Gonzalo Mendieta  Romero

Una manito, así sea de Estados Unidos (o Europa)

sábado, 5 de junio de 2021 · 05:12

Las relaciones con el primer mundo toman otro cariz en la izquierda regional en el poder y, tal vez de rebote, aquí. Comenzó Argentina, cuyo gobierno es luz, faro y guía de las acciones nacionales, como tantas veces en nuestra historia, no siempre para bien. No voy a ser descortés poniendo ejemplos odiosos, pudiendo recordar otros.

En abril, Alberto Fernández se reunió con el director para el Hemisferio Occidental del Consejo de Seguridad Nacional de Estados Unidos, Juan González. La deuda argentina al FMI le provoca más pesadillas al mandatario porteño que el dogal de su vicepresidenta, que ya es decir. Aunque al kirchnerismo no lo haga feliz, Alberto sabe que Estados Unidos cuenta en el FMI. Por eso, después, por cabildeo gaucho, 70 congresistas demócratas clamaron en Washington D.C. para que la Casa Blanca exija al FMI la suspensión de pagos de la deuda argentina que vence este año.
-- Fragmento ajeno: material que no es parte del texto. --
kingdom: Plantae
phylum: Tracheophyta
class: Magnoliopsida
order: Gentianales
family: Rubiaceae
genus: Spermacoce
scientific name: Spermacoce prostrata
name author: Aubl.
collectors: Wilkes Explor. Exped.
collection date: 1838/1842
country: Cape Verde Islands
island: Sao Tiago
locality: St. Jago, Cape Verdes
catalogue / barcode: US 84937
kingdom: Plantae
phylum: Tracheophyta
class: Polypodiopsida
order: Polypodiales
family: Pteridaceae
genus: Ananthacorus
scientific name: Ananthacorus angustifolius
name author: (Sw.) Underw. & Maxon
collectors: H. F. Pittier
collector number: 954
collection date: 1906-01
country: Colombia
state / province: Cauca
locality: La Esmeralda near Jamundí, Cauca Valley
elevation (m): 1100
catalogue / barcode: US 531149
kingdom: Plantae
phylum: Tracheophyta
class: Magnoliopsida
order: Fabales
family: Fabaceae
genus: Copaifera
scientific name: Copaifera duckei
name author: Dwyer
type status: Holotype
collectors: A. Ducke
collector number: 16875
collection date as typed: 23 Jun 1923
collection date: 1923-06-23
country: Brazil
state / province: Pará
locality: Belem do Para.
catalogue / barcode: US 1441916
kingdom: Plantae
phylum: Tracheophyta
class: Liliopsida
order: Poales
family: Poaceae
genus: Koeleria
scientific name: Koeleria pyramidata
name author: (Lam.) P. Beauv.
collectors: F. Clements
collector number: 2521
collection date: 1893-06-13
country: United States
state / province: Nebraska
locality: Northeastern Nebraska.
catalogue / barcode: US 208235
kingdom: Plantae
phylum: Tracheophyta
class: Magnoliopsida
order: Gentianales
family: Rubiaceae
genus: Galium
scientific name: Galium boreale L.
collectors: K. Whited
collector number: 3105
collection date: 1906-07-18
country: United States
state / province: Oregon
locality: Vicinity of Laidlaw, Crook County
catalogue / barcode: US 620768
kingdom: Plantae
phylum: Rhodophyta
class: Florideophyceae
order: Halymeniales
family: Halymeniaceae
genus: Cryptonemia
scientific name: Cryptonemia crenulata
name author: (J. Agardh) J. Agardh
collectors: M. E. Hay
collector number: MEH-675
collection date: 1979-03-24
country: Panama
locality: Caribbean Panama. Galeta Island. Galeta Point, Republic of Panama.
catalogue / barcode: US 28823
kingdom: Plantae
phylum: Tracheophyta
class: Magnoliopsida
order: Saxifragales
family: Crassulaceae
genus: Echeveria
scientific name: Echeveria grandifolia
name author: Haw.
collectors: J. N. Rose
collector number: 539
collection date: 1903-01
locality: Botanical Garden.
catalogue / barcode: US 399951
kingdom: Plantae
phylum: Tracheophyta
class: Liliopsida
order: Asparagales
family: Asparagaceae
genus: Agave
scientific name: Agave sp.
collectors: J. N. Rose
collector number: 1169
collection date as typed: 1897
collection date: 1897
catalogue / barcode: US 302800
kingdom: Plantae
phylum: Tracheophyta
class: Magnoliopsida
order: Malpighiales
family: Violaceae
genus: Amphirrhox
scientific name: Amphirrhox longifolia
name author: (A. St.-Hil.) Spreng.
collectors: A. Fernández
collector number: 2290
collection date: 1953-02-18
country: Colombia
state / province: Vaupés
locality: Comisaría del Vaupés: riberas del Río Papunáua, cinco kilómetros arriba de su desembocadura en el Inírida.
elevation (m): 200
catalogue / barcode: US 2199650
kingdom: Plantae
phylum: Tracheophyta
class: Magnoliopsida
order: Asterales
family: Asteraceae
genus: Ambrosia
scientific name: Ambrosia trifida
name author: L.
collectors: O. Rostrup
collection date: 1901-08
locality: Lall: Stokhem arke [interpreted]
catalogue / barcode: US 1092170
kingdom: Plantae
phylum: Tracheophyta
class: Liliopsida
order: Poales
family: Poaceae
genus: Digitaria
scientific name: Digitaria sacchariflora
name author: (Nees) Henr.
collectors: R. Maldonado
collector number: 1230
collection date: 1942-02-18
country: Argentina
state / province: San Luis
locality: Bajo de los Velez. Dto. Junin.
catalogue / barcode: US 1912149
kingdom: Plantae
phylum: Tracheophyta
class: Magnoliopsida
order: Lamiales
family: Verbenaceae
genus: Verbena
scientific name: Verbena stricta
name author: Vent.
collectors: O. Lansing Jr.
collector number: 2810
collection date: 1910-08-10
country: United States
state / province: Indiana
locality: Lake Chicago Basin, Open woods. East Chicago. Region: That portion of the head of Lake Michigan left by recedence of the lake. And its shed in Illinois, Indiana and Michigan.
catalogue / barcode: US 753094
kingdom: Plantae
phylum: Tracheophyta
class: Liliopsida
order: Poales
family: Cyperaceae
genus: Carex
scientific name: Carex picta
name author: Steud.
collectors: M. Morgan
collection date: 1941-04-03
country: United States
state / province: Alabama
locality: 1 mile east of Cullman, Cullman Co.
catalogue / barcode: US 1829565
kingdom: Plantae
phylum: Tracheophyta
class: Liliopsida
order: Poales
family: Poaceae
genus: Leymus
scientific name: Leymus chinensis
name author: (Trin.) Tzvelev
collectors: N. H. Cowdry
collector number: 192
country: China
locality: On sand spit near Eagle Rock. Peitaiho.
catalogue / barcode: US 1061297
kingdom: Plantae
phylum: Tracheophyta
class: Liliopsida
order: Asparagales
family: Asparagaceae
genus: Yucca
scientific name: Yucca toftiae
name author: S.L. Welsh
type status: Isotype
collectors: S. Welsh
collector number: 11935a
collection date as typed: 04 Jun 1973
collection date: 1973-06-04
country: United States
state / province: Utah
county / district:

Para remachar, el menos poderoso (que, para beneplácito del feminismo, es varón) de los dos Fernández argentinos visitó a Pedro Sánchez, Angela Merkel y al Papa Francisco, entre otros. La guita del FMI fue también motivo de esa ronda porteña por Europa.

Y perdonen la digresión, pero a Alberto no se le ocurrió reclamar a la Unión Europea supuestas actividades “golpistas” en Bolivia el 2019. Pese a que Buenos Aires secunda en general las tesis del MAS de lo ocurrido en Bolivia ese año, Fernández deja esas extravagancias para los confines de estas provincias altas y amazónicas. Alberto sí tiene que ocuparse de verdad de su política nacional e internacional. No va a comprometer las relaciones de su país por causas febles y encima ajenas.

En el otro extremo del Sur, Maduro intenta que Biden levante las sanciones de Trump. Como gesto, Venezuela concedió la detención domiciliaria a ejecutivos estadounidenses de la petrolera Citgo, encarcelados en Caracas desde 2017.

Biden, por su lado, aunque excluye a Venezuela de la donación de vacunas, no lanza a Caracas los bombazos verbales de su predecesor. Más bien ha dejado saber que contemplaría suavizar las sanciones a Venezuela, según señala The Economist, revista que igualmente cita en off a un diplomático. Éste apunta que en Europa “la idea estos días es que el régimen (venezolano) mejore, no que sea cambiado”. Los conciertos para Guaidó dan paso a modestas tesis del mal menor y las mejoras incrementales.

En Bolivia también hay giros. Toda semejanza con Buenos Aires y Caracas es mera casualidad, dirá Evo. Porque, en lugar de festejar la detención de Murillo, Evo atinó a un recato poco característico y luego ofreció sus conjeturas de qué viene detrás de Murillo, calculando jugadas norteamericanas a tres bandas. Al grado que Evo acabó compartiendo la tesis de sus enemigos de que Washington acusará un día cercano a personalidades del MAS.

Ayudaría que Evo consuma té de tilo o mate de lechuga, no de coca. Su tensión arterial perjudica a su hermano Luis y aún más a su hermanastro David, autor del Convenio Marco con Estados Unidos cuando era canciller, hasta que JRQ le pinchó el globo.

En medio del affaire Murillo, la Ministra de la Presidencia declaró que se han restablecido relaciones de confianza con Estados Unidos. Y el canciller hizo conocer que Estados Unidos mantuvo informado al gobierno antes de la detención de Murillo. Mayta valoró esa conducta norteamericana.

En reciprocidad, la encargada de negocios Charisse Phillips despachó, en una entrevista en La Razón, un canastón para Bolivia: intercambio comercial, alegando que Estados Unidos es el mercado más grande de Bolivia; apoyo a un proyecto del presidente Arce para biodiesel; el interés de empresas gringas en el litio; la exportación agrícola y la posibilidad de expandir ese mercado; lazos entre las industrias ganaderas de Estados Unidos y Bolivia. Y puso la guinda de más vacunas que, Biden acaba de refrendar, llegarán al país. Rogelio Mayta también valoró esa promesa en un tuit.

No hay que ser Kissinger o Zhou Enlai para confirmar que algo se mueve, quizá porque la necesidad tiene cara de hereje, aunque inquiete a Evo y a JRQ, pero para eso sirva el té de tilo.


Gonzalo Mendieta  Romero es abogado.